REQUIRED WORK: Restate the records below exactly. Pictures are not part of the copy.

MATERIAL FOR THIS TASK:

--- START ---

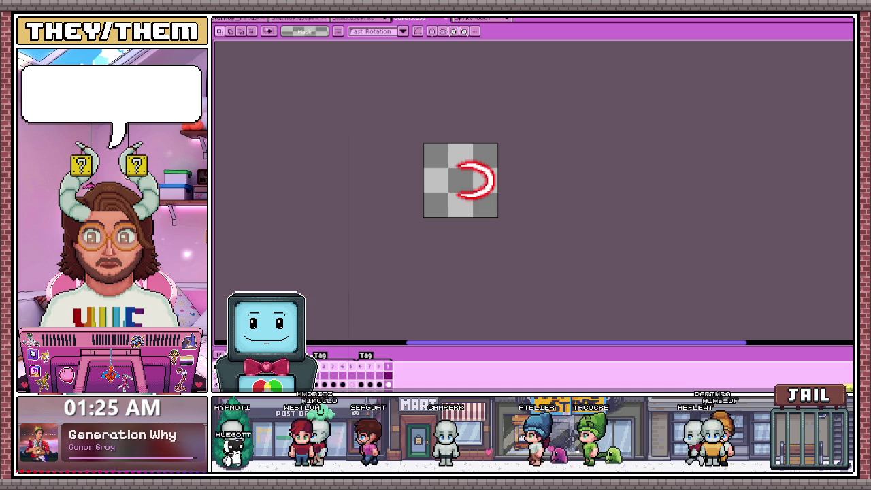
scroll(273, 374, "down", 1)
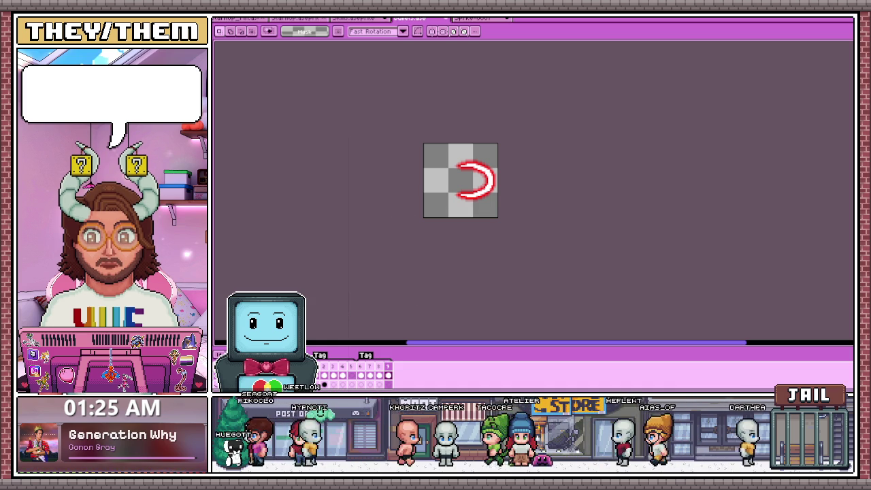
key("alt+b")
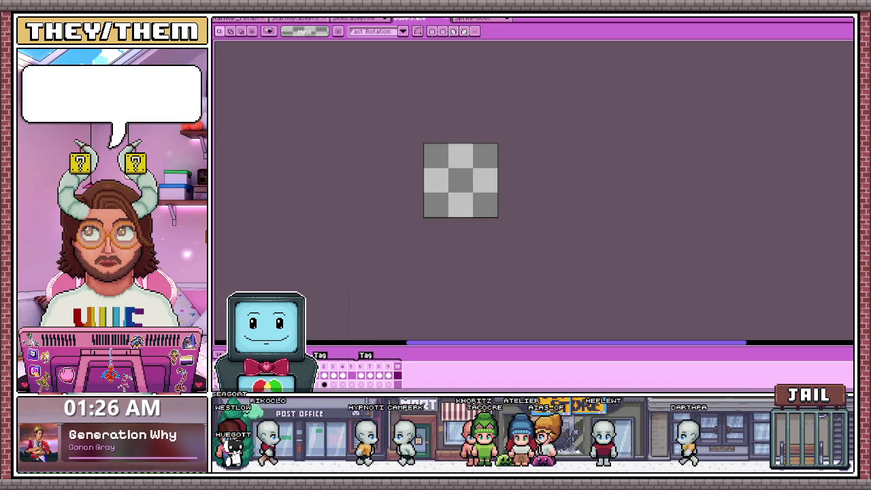
- Open the File menu to load another sprite
key("alt+f")
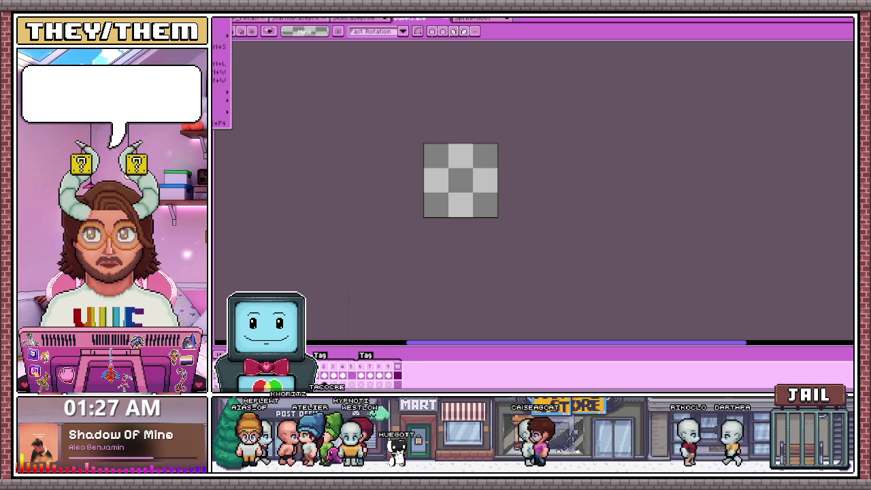
- Open the grey asteroid sprite and paste it into a new blank sprite
key("Return")
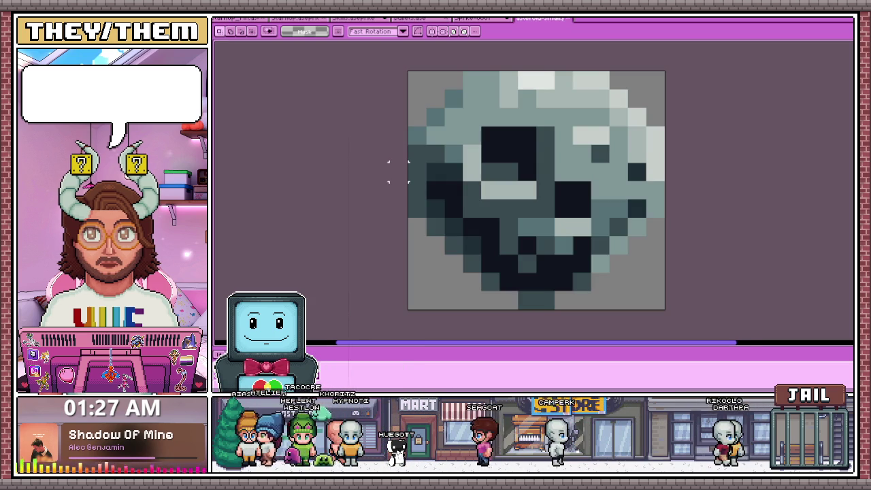
scroll(398, 172, "down", 2)
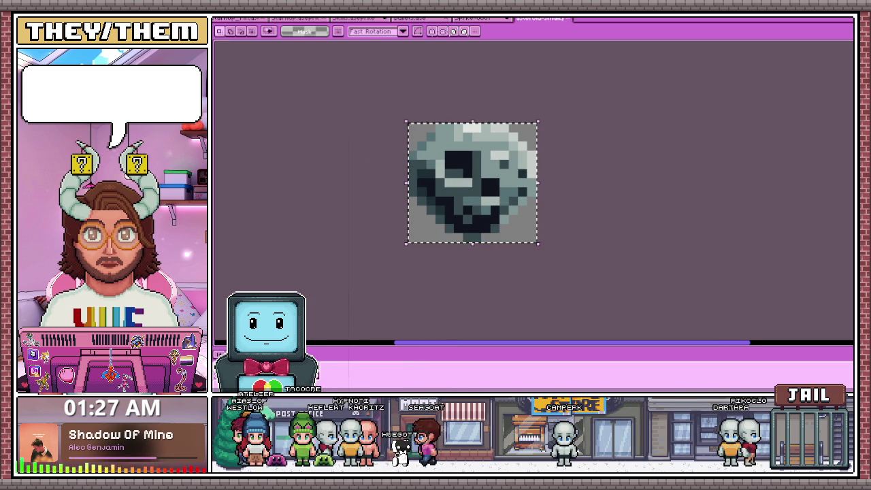
key("alt+f")
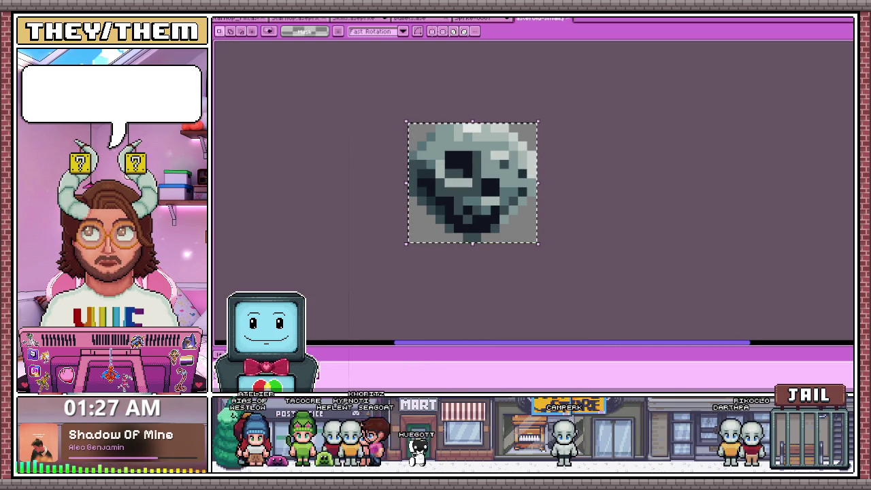
key("n")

--- END ---

EXERCISE RESULT:
scroll(273, 374, "down", 1)
key("alt+b")
- Open the File menu to load another sprite
key("alt+f")
- Open the grey asteroid sprite and paste it into a new blank sprite
key("Return")
scroll(398, 172, "down", 2)
key("alt+f")
key("n")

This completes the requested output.